Pese a los hechizos caloríficos que había en el establo, fuera seguía siendo invierno y los dos jóvenes pronto notaron el frío. Se vistieron rápidamente y en silencio, Draco lanzando miradas furtivas a Charlie mientras se abotonaba la ropa. Cuando ya estuvieron listos se quedaron sentados unos instantes sobre el heno fragante, escuchando el viento que aullaba en el exterior.

–Tengo que volver antes de que sea tarde –suspiró Draco al cabo de un momento.

–Lo sé –asintió Charlie– Es casi la hora de acostarse.

Pese a ello, Draco no hizo gesto de levantarse. Se quedó pensativo, cada vez más absorto en sus pensamientos. Se quitó una hebra de heno que se había quedado pegada a sus pantalones.

–Mi padre ha arreglado un matrimonio para mí –confesó en voz baja.

– ¿Sabes con quién?

–No –el joven sacudió la cabeza– No me lo ha querido decir. Sólo sé que es alguien apropiado para mi estatus –su voz tenía un tono amargo y decepcionado.

–Yo no me preocuparía mucho por ello, Dragón –le dijo Charlie.

Los ojos azules de Draco se llenaron de dolor, herido por aquellas palabras.

– ¿No te importa?

Charlie deslizó los dedos por el cabello dorado de Draco y le atrajo hacia sí, besándole para hacerse perdonar aquel desliz involuntario. Pese a toda la arrogancia del heredero de los Malfoy, seguía siendo un jovencito atrapado en el turbulento caos de las emociones causadas por su primera vez.

–Claro que me importa, Dragón –le dijo con firmeza cuando acabó de besarle hasta quedar sin aliento– Simplemente, no creo que debas preocuparte por ello. Las cosas siempre se acaban arreglando. Todo saldrá bien.

Draco le miró intensamente, como buscando algún tipo de seguridad. Charlie le sonrió y acarició su mejilla, maravillándose ante la perfección de su piel.

– ¿Puedo volver mañana por la noche? –preguntó Draco, antes de sonrojarse como avergonzado por haber pedido algo así, o por haber demostrado tal necesidad.
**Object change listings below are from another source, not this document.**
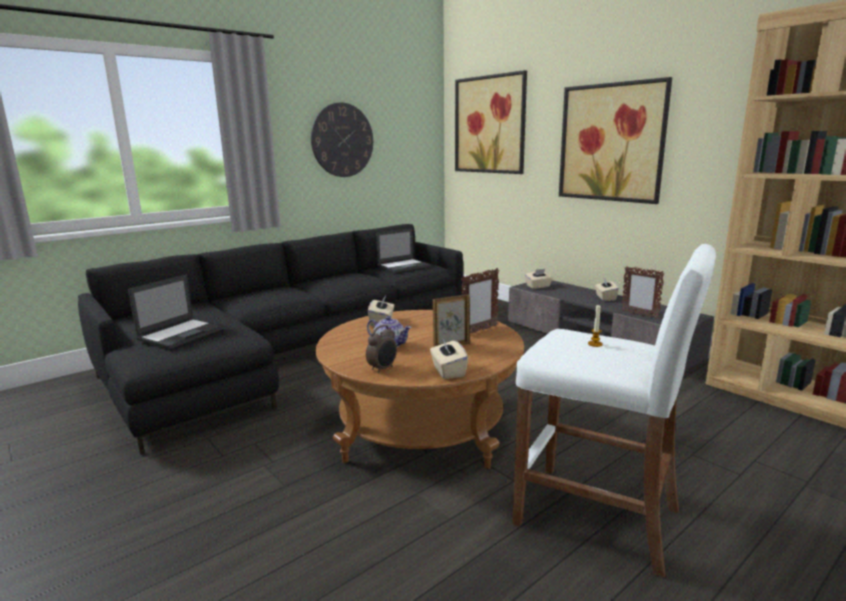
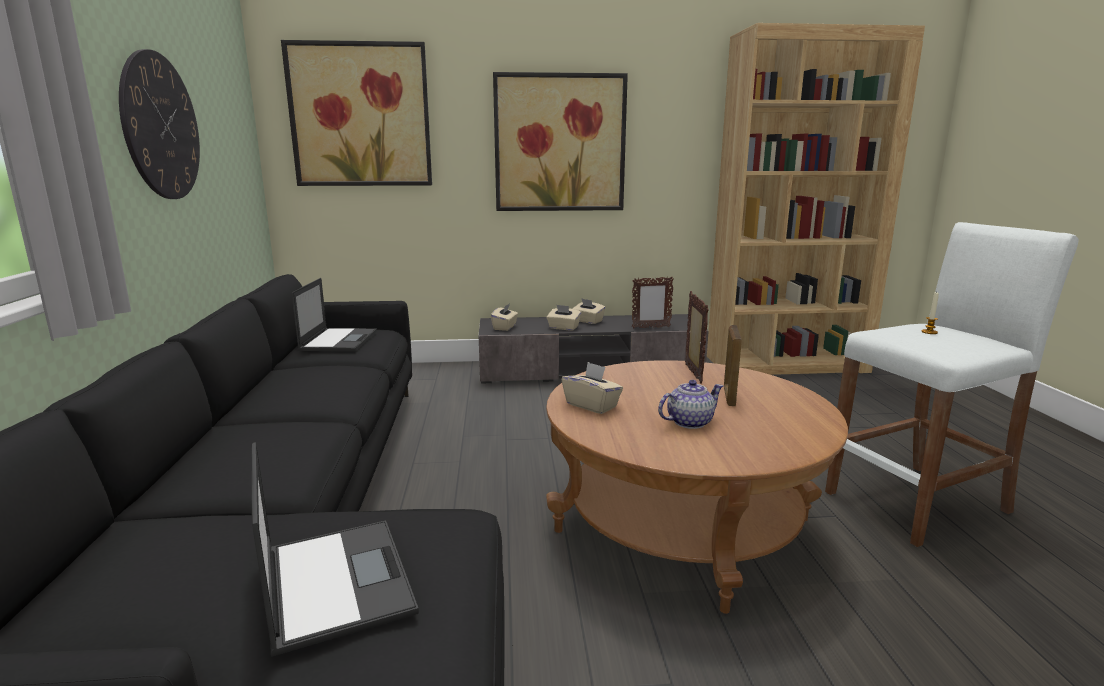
camera: 55 degrees left, 0 degrees up
(383, 369) = (774, 445): alarm clock -> none
(448, 371) = (810, 418): beige tissue box -> beige tissue box (563, 328)

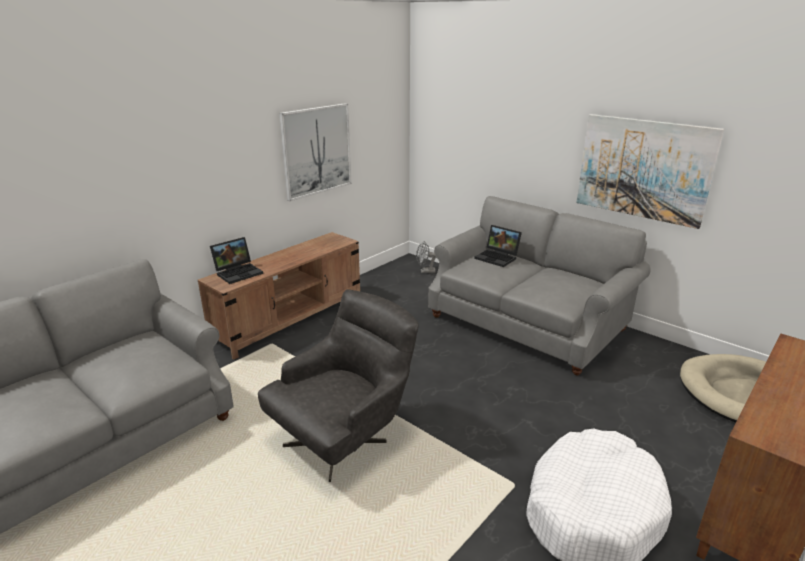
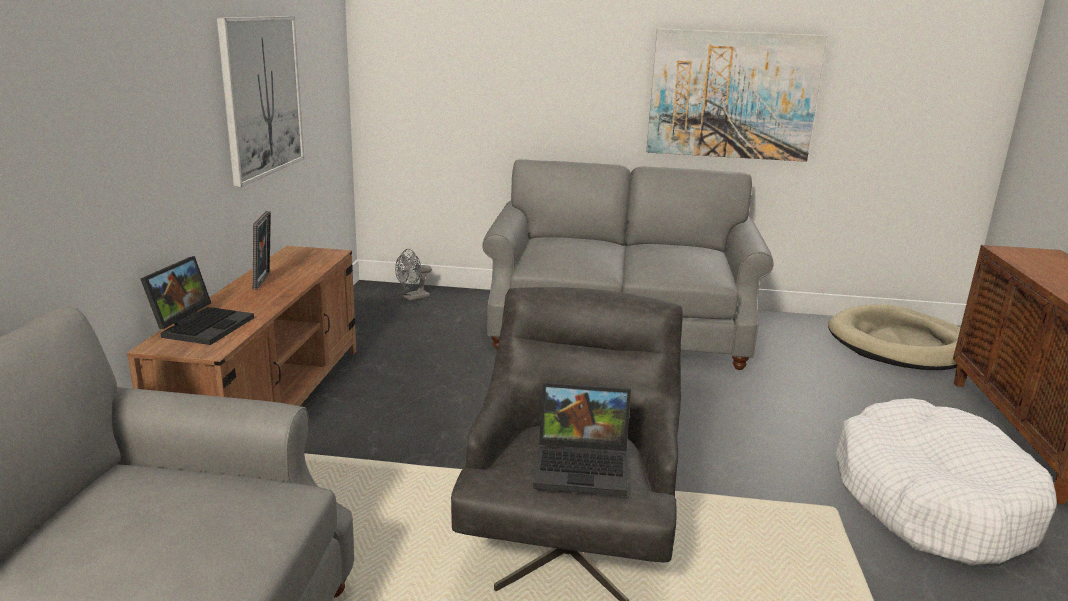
camera: 35 degrees left, 5 degrees down
(293, 253) = (264, 281): none -> picture frame
(498, 258) = (571, 241): laptop -> laptop (584, 467)

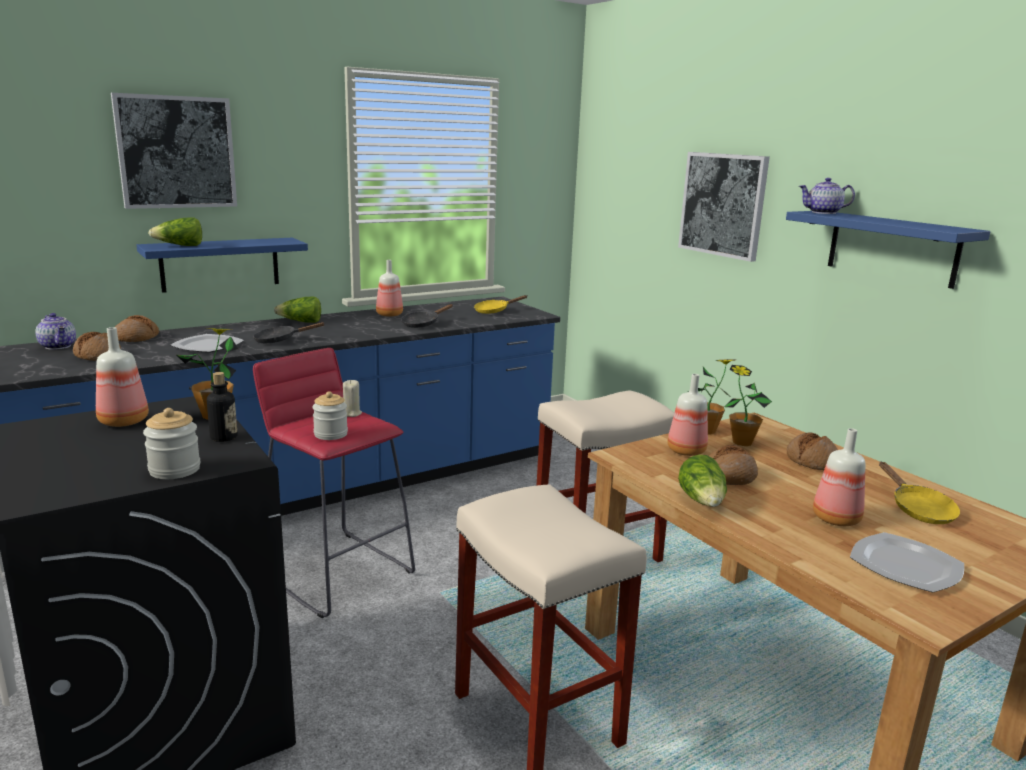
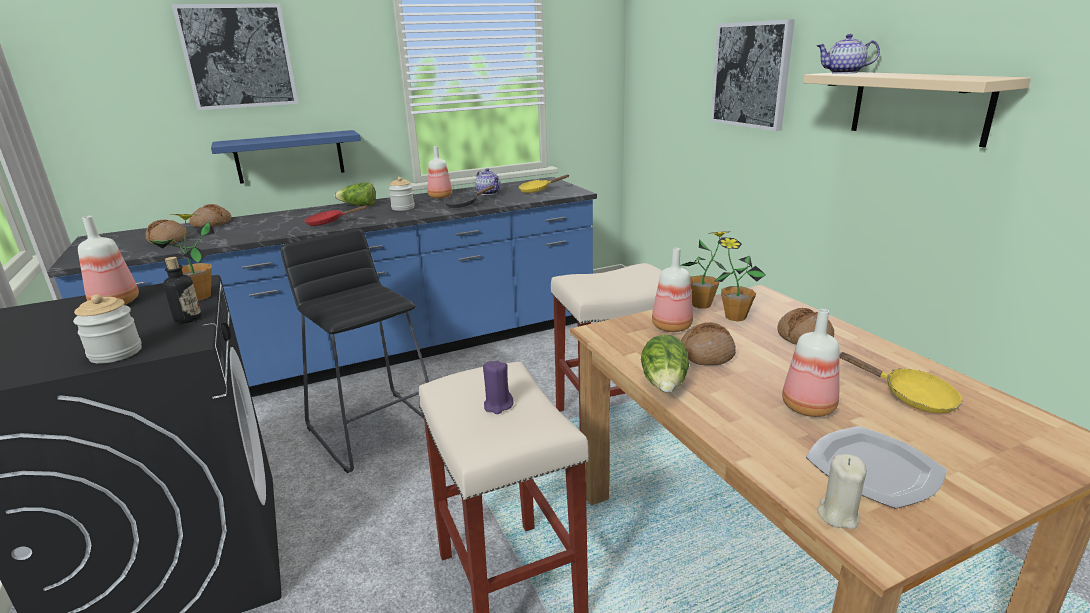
camera: 10 degrees right, 5 degrees up
(59, 346) = (144, 233): teapot -> teapot (489, 193)
(180, 246) = (246, 141): lettuce -> none
(208, 346) = (264, 229): plate -> none
(280, 340) = (329, 222): black frying pan -> red frying pan
(330, 434) = (345, 309): jar -> jar (403, 208)
(336, 571) = (374, 428): red stool -> black stool
(351, 413) = (374, 289): beige candle -> beige candle (837, 515)
(551, 523) = (498, 405): none -> purple candle
(892, 248) = (918, 106): blue shelf -> beige shelf
(918, 509) = (910, 397): yellow frying pan -> yellow frying pan turned 45 degrees counterclockwise

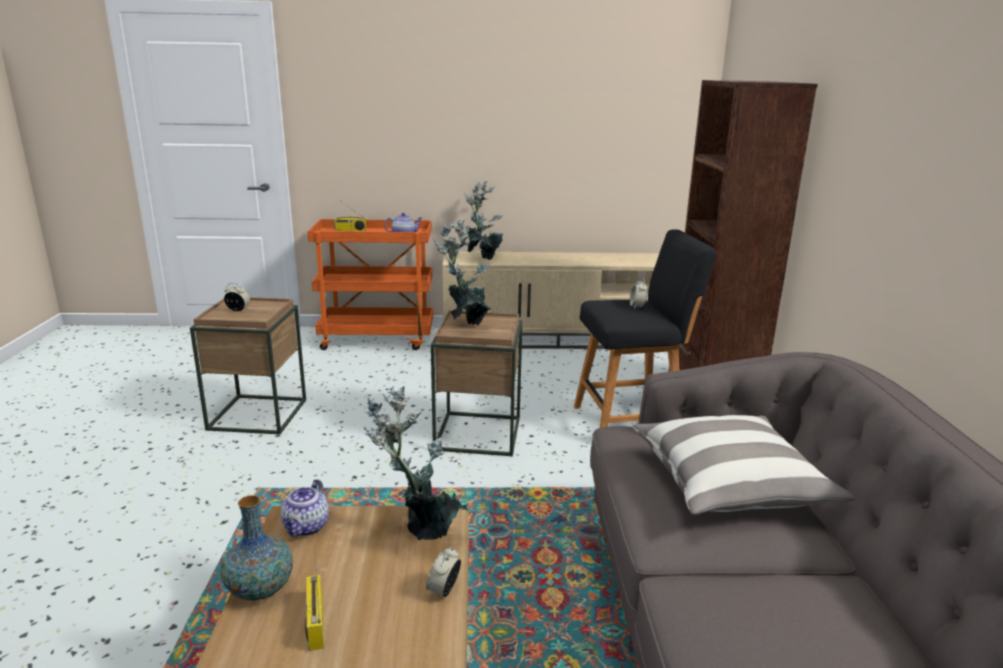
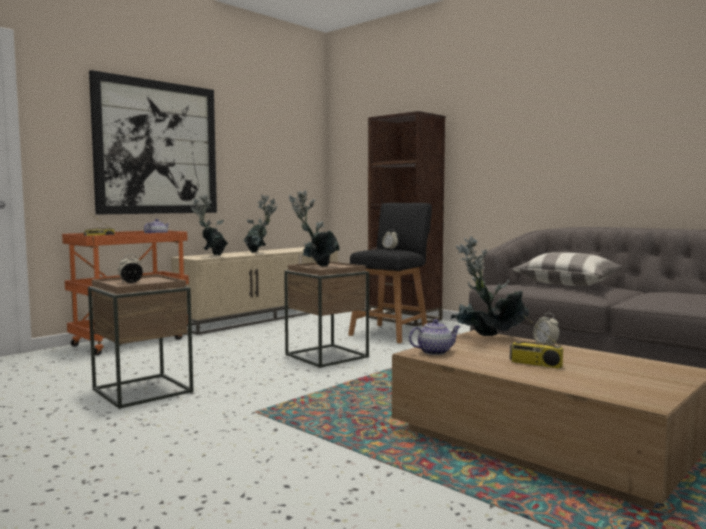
camera: 45 degrees left, 15 degrees down
(260, 589) = (484, 367): vase -> none
(306, 527) = (435, 352): teapot -> teapot turned 75 degrees counterclockwise
(434, 121) = (157, 148): none -> picture
(548, 260) = (259, 253): none -> potted plant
–Te estaré esperando impaciente –le respondió Charlie– Buenas noches, Dragón.

Draco le sonrió con expresión suave y tímida, un gesto que probablemente fuese tan ajeno a sus rasgos como honesto en la expresión de sus emociones. En aquel momento Charlie podía ver todo lo que Draco podría ser si se le alejaba de la influencia de su padre y de toda la oscuridad que le rodeaba. Pese a todo, pese a la trampa, a la magia que había obrado sin que el chico lo supiera, pese al collar que lucía sin percatarse de lo que implicaba, Charlie creía con firmeza que había hecho lo correcto. Draco era suyo ahora, y le mantendría a salvo.